→ Records supplied
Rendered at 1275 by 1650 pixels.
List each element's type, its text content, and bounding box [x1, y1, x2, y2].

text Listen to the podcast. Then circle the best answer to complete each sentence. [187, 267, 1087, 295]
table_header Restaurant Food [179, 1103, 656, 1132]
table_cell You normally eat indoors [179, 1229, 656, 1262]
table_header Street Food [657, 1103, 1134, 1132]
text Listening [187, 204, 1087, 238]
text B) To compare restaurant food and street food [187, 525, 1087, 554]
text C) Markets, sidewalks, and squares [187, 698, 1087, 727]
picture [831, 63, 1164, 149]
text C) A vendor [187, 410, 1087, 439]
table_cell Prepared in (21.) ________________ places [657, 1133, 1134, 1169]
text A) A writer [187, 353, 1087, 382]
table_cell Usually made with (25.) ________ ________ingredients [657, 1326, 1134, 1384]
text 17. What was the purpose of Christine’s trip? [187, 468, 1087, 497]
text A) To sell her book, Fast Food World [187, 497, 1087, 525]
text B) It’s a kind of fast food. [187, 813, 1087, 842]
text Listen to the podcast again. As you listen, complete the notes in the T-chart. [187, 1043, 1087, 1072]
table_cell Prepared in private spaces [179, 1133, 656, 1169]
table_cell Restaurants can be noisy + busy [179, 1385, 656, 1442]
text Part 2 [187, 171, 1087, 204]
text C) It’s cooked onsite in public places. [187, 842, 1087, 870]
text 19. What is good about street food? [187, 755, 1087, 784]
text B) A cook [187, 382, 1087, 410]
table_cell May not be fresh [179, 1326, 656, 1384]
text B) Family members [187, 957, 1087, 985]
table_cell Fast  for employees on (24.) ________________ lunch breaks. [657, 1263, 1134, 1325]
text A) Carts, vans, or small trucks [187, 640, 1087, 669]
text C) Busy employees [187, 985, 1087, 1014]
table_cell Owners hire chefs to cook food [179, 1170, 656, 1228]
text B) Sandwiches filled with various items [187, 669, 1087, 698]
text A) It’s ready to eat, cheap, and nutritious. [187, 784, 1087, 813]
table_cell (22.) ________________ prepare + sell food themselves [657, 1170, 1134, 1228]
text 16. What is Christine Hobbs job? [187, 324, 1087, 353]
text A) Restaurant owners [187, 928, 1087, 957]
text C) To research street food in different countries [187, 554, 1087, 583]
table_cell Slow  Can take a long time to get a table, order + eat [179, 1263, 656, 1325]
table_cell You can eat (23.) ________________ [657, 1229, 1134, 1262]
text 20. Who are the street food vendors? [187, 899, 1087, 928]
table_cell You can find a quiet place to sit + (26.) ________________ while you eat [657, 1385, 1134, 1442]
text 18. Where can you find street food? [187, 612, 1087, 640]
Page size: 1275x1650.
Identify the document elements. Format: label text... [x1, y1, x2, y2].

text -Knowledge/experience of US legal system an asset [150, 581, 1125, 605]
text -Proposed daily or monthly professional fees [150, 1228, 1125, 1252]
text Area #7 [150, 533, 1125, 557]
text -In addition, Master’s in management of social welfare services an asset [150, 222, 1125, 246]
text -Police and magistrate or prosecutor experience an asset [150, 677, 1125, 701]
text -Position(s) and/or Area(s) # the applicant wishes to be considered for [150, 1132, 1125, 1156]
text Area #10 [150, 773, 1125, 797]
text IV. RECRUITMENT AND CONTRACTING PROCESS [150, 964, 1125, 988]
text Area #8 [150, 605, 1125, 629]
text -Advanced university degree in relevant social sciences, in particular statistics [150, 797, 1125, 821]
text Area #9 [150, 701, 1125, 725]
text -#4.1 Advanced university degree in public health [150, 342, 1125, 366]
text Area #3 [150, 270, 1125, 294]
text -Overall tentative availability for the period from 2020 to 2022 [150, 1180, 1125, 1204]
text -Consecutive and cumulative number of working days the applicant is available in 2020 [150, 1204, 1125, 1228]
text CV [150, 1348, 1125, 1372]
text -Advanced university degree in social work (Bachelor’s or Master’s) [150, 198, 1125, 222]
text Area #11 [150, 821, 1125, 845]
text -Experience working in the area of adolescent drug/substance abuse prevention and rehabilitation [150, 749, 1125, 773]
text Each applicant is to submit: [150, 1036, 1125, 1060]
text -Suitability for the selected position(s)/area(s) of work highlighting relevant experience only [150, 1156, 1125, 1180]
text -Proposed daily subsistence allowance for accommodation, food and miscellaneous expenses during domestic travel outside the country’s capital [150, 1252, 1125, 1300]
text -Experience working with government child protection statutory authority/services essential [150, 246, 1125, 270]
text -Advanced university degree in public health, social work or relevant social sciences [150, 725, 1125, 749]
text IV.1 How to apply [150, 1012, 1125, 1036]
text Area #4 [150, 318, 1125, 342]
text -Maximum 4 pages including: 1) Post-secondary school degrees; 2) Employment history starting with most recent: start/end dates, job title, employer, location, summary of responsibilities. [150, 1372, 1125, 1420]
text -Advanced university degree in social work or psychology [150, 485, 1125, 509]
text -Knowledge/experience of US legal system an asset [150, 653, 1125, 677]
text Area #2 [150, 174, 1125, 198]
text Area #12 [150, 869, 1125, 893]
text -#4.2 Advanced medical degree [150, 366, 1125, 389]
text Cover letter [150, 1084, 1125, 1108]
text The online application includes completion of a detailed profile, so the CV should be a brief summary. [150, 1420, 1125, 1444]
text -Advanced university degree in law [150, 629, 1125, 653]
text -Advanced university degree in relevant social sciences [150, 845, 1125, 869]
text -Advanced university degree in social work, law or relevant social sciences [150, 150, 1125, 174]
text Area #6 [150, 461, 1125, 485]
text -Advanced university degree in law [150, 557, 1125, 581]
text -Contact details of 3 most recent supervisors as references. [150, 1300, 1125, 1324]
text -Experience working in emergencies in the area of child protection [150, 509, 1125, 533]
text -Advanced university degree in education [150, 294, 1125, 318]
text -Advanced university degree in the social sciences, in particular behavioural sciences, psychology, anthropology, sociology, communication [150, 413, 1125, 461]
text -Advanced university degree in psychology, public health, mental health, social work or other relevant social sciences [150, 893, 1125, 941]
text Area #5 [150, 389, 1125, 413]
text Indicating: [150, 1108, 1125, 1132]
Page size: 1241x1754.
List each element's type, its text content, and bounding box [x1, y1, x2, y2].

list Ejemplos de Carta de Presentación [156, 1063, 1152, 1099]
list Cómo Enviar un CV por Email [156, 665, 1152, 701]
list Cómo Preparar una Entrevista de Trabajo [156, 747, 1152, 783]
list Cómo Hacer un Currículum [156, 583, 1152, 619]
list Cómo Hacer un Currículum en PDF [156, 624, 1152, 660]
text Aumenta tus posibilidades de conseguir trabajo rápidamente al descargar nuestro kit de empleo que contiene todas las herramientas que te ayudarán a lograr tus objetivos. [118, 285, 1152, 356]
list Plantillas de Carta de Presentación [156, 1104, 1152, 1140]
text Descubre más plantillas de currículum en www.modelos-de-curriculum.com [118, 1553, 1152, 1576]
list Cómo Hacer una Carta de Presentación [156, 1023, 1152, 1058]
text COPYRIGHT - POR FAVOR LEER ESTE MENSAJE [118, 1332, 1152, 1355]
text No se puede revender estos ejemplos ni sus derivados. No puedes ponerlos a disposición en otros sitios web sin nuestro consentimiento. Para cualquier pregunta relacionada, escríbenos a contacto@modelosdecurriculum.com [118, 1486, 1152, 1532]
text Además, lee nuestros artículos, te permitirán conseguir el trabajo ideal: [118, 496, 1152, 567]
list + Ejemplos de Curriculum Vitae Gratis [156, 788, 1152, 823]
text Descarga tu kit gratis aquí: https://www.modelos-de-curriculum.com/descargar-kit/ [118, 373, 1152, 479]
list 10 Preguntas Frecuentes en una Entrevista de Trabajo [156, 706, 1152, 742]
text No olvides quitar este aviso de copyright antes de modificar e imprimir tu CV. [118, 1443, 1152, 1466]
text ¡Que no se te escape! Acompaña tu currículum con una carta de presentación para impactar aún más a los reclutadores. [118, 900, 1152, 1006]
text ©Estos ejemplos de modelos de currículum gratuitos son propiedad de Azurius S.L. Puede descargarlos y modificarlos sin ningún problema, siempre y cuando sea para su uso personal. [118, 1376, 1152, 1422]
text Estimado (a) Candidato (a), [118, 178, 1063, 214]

→ About this task
Number of lines holding the word "complete" in the material: give this value and nothing more.

→ Reply to the task
2